Problem: Below is a block of records; reproduce all of them exactly and leave out any pictures.

Material provided:
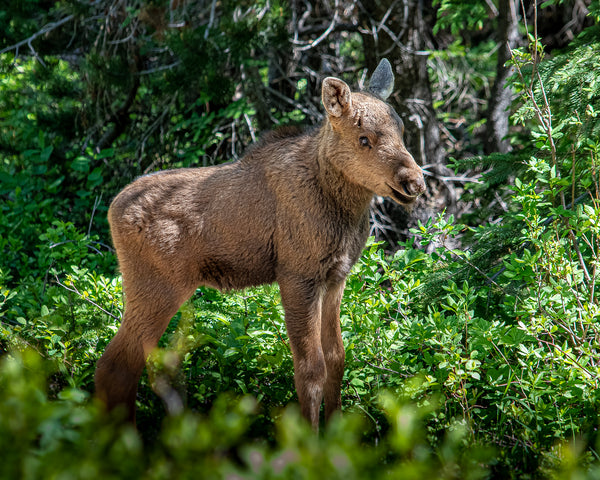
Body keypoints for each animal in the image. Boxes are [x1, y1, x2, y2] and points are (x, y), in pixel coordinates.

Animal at [95, 58, 426, 430]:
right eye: (364, 138)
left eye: (402, 130)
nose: (415, 182)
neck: (344, 211)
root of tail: (112, 210)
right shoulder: (297, 275)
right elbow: (310, 369)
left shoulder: (336, 276)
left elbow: (336, 359)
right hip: (156, 287)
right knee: (116, 367)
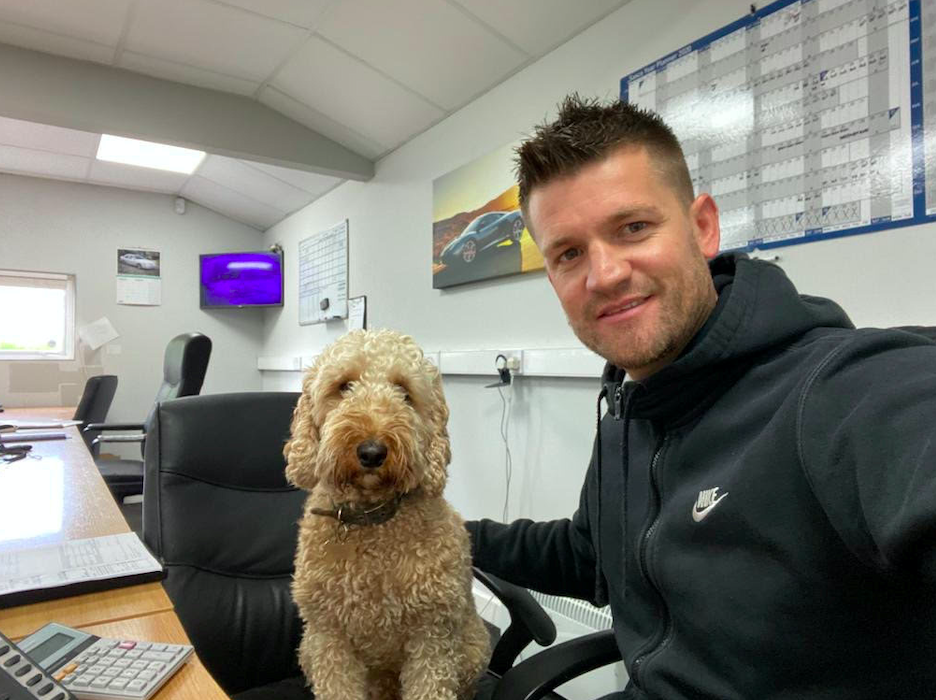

Result for this exercise:
Body keypoints for each animal in the image. Boxes are [x1, y1, x2, y2] and points are (x, y), in pixel coordinates.

Animal at [95, 58, 426, 430]:
right eye: (364, 138)
left eye: (402, 130)
nose: (415, 182)
neck: (344, 211)
root of tail: (112, 210)
right shoulder: (297, 275)
right elbow: (310, 369)
left shoulder: (336, 276)
left elbow: (336, 359)
right hip: (156, 287)
right knee: (116, 367)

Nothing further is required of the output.